New Year and the Acquaintance Estimation

## 题目描述 Bob是社交网站`FaithBug`上的一名活跃用户。在这个网站上，人们之间的友情是相互的。这就是说，如果 $a$ 是 $b$ 的一个朋友，那么 $b$ 也是 $a$ 的一个朋友。因此，每个用户都有不小于 $0$ 个朋友。 这个早晨，一个匿名用户给Bob发送了这个链接：[graph realization problem](https://en.wikipedia.org/wiki/Graph_realization_problem)。Bob想要知道那人是谁。为了知道这件事，他首先得知道这个社交网络的形态。他查看了网站上所有其他人的个人信息，并且记下了他们的朋友数量。然而，他忘了记下自己的朋友数量！请帮他计算他可能的朋友数量。如果有多解，全部输出。 简化版：给出一个长度为 $n$ 的度数序列，问是否存在一个大小为 $n+1$ 的简单无向图，满足给定的度数序列是这个图的度数序列的前缀。 ## 输入输出格式 ### 输入格式 第一行是一个整数 $n$ ，表示这个社交网站上的人数，不及Bob。 第二行有 $n$ 个数 $a_1,a_2,\ldots,a_n$ ，其中 $a_i$ 表示第 $i$ 个人的朋友数量。 ### 输出格式 升序输出所有可能的 $a_{n+1}$ ，代表Bob可能拥有的朋友个数。 如果无解，输出一行`-1`。 ## 数据范围 $1\leq n\leq 5\times 10^5, 0\leq a_i\leq n$ ## 说明 第一个样例中，唯一的可能情况是，每个人都是所有其他人的朋友。因此，Bob有三个朋友。 第二个样例中，有三种可能的非等价情况： 1. $a$ 是 $b$ 的朋友， $c$ 是 $d$ 的朋友，然而Bob没有朋友。 2. $a$ 是 $b$ 的朋友， $c$ 和 $d$ 都是Bob的朋友。 3. Bob是所有人的朋友。 第三个样例是不可能的，因为第二个人应该是所有人的朋友，然而第一个人却没有朋友。
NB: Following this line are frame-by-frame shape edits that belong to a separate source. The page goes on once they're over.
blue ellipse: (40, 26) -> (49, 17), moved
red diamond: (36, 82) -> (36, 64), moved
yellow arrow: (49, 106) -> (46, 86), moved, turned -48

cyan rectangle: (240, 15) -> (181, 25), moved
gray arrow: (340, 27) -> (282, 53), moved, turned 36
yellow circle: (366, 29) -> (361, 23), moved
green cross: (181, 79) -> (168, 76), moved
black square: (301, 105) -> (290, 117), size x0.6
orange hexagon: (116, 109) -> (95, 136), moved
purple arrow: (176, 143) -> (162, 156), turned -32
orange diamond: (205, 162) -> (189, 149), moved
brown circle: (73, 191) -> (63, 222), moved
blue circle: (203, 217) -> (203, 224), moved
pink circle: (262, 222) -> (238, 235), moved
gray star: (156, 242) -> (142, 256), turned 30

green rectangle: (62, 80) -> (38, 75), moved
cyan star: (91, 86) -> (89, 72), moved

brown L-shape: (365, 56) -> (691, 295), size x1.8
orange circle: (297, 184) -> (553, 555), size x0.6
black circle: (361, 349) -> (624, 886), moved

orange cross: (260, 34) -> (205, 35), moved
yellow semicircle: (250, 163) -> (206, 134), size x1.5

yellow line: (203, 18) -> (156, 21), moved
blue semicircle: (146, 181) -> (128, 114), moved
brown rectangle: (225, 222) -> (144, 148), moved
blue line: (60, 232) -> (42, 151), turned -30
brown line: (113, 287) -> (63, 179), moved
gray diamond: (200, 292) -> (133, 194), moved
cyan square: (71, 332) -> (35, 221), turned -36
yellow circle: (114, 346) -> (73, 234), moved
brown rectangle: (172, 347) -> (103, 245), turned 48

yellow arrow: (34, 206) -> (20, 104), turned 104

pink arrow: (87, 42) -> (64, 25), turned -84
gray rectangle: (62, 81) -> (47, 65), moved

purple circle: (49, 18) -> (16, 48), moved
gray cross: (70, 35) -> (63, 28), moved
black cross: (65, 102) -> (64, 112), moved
Bob is an active user of the social network Faithbug. On this network, people are able to engage in a mutual friendship. That is, if $ a $ is a friend of $ b $ , then $ b $ is also a friend of $ a $ . Each user thus has a non-negative amount of friends. This morning, somebody anonymously sent Bob the following link: [graph realization problem](https://en.wikipedia.org/wiki/Graph_realization_problem) and Bob wants to know who that was. In order to do that, he first needs to know how the social network looks like. He investigated the profile of every other person on the network and noted down the number of his friends. However, he neglected to note down the number of his friends. Help him find out how many friends he has. Since there may be many possible answers, print all of them.

The first line contains one integer $ n $ ( $ 1 \leq n \leq 5 \cdot 10^5 $ ), the number of people on the network excluding Bob. The second line contains $ n $ numbers $ a_1,a_2, \dots, a_n $ ( $ 0 \leq a_i \leq n $ ), with $ a_i $ being the number of people that person $ i $ is a friend of.

Print all possible values of $ a_{n+1} $ — the amount of people that Bob can be friend of, in increasing order. If no solution exists, output $ -1 $ .

3
3 3 3

3 

4
1 1 1 1

0 2 4 

2
0 2

-1

35
21 26 18 4 28 2 15 13 16 25 6 32 11 5 31 17 9 3 24 33 14 27 29 1 20 4 12 7 10 30 34 8 19 23 22

13 15 17 19 21 

In the first test case, the only solution is that everyone is friends with everyone. That is why Bob should have $ 3 $ friends. In the second test case, there are three possible solutions (apart from symmetries): - $ a $ is friend of $ b $ , $ c $ is friend of $ d $ , and Bob has no friends, or - $ a $ is a friend of $ b $ and both $ c $ and $ d $ are friends with Bob, or - Bob is friends of everyone. The third case is impossible to solve, as the second person needs to be a friend with everybody, but the first one is a complete stranger.